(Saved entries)
..........
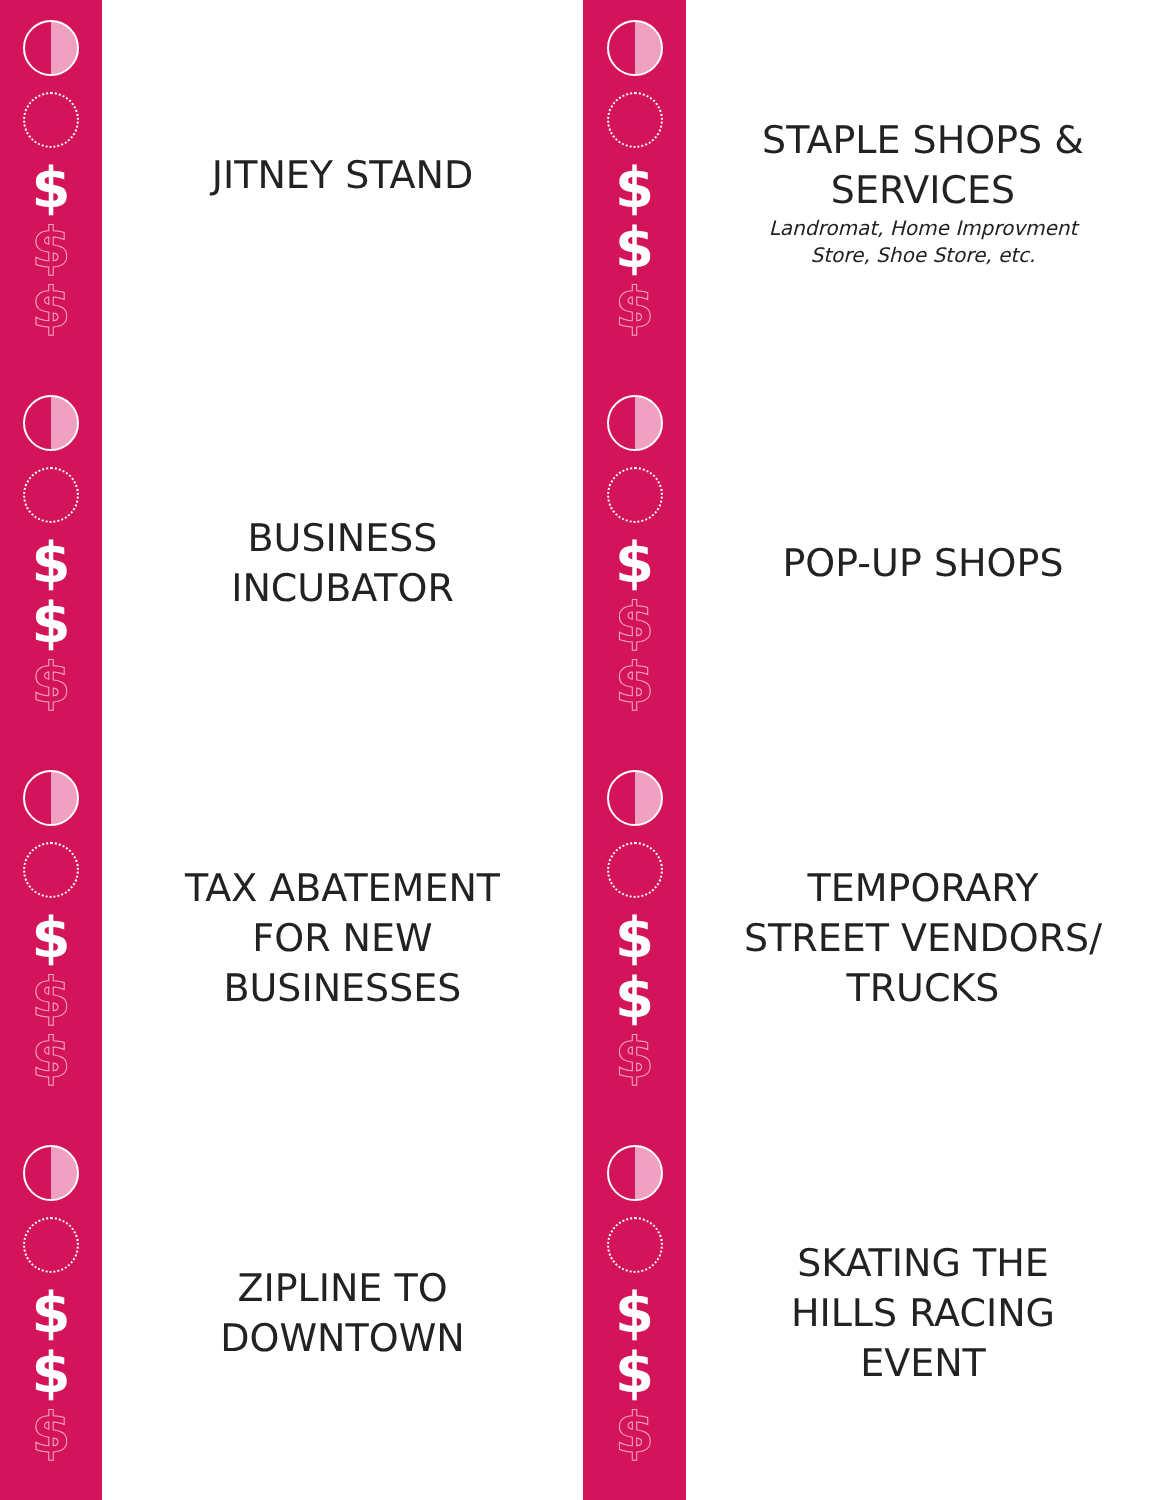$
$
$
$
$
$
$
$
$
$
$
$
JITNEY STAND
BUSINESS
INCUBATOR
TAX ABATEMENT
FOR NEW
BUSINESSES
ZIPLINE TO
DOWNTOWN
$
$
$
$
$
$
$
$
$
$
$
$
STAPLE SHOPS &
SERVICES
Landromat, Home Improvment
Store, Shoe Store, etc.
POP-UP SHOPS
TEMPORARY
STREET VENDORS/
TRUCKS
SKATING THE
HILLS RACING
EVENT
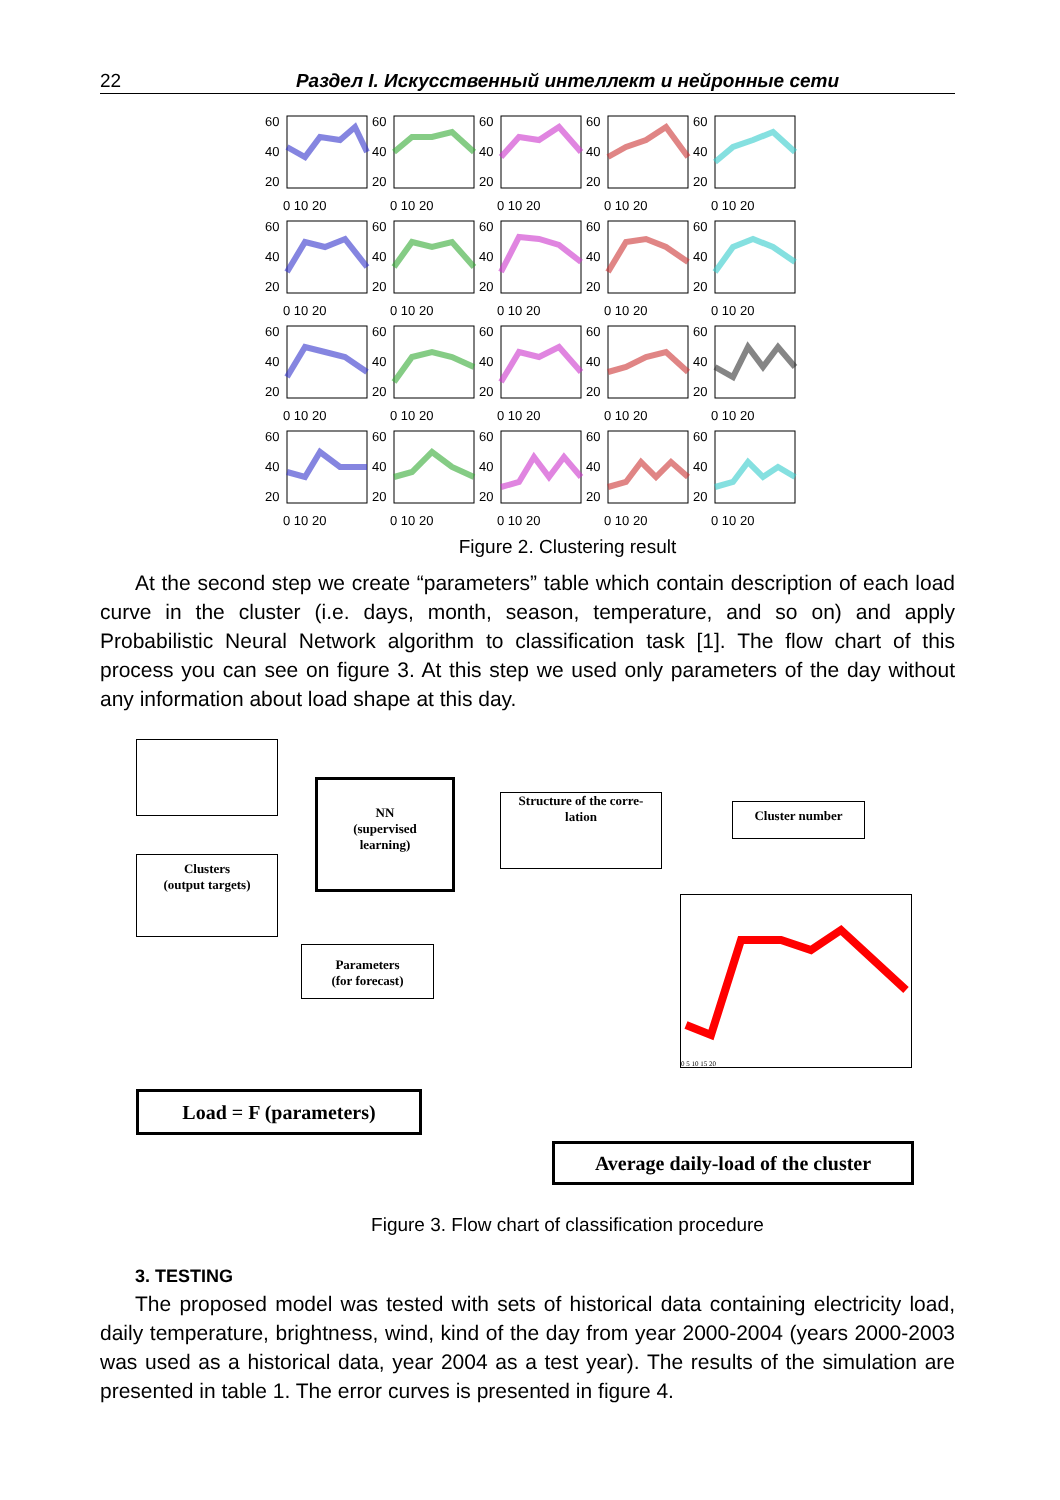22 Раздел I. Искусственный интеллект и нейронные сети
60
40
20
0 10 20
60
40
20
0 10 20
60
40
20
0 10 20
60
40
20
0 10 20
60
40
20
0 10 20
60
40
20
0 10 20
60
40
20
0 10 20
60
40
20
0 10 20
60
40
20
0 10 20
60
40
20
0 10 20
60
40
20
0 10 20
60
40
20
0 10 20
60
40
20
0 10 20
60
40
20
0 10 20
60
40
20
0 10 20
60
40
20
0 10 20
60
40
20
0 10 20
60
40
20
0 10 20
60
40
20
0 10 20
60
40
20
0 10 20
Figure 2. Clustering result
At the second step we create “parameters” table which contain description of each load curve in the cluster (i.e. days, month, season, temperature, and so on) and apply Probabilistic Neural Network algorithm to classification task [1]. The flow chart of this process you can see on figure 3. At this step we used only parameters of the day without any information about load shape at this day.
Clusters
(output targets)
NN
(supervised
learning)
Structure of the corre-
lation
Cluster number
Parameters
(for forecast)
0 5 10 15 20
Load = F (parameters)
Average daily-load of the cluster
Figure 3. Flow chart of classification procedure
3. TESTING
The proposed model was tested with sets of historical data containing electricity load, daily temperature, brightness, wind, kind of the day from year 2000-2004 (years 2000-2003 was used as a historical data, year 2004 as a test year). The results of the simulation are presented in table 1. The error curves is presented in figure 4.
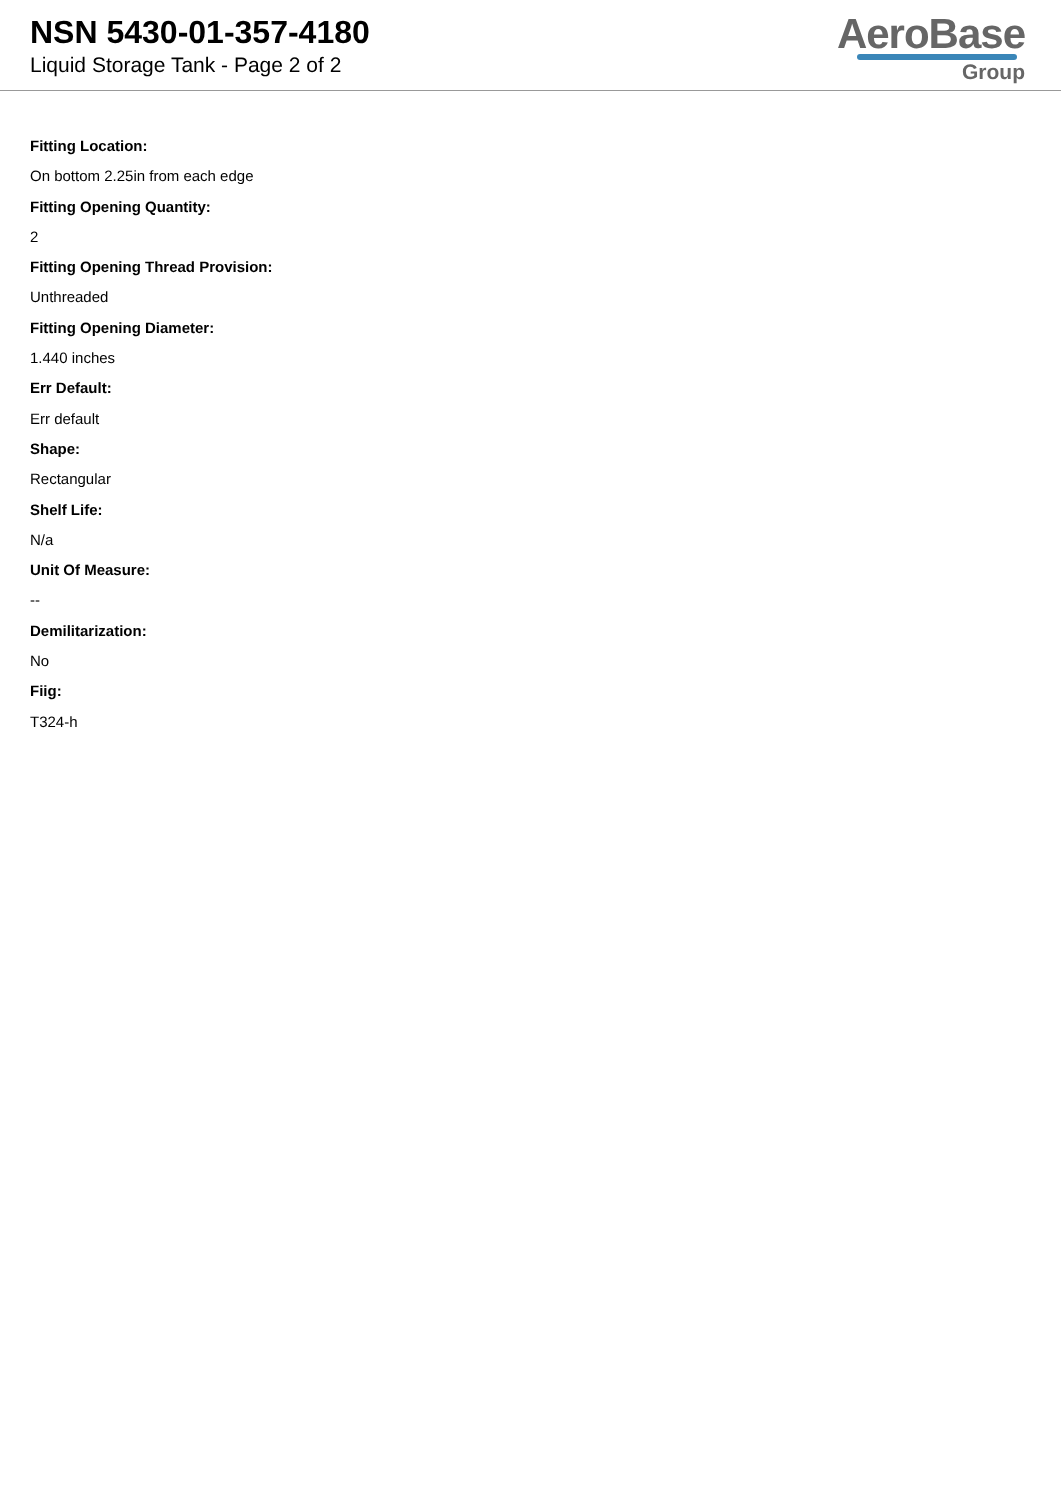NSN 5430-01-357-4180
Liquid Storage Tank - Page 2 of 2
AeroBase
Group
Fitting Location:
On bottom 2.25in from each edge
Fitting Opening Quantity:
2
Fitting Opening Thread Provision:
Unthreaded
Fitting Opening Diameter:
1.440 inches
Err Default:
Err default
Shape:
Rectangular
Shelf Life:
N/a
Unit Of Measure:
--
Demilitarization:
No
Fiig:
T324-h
..........
Scan the data above and copy every line with "Fitting" in it.

Fitting Location:
Fitting Opening Quantity:
Fitting Opening Thread Provision:
Fitting Opening Diameter:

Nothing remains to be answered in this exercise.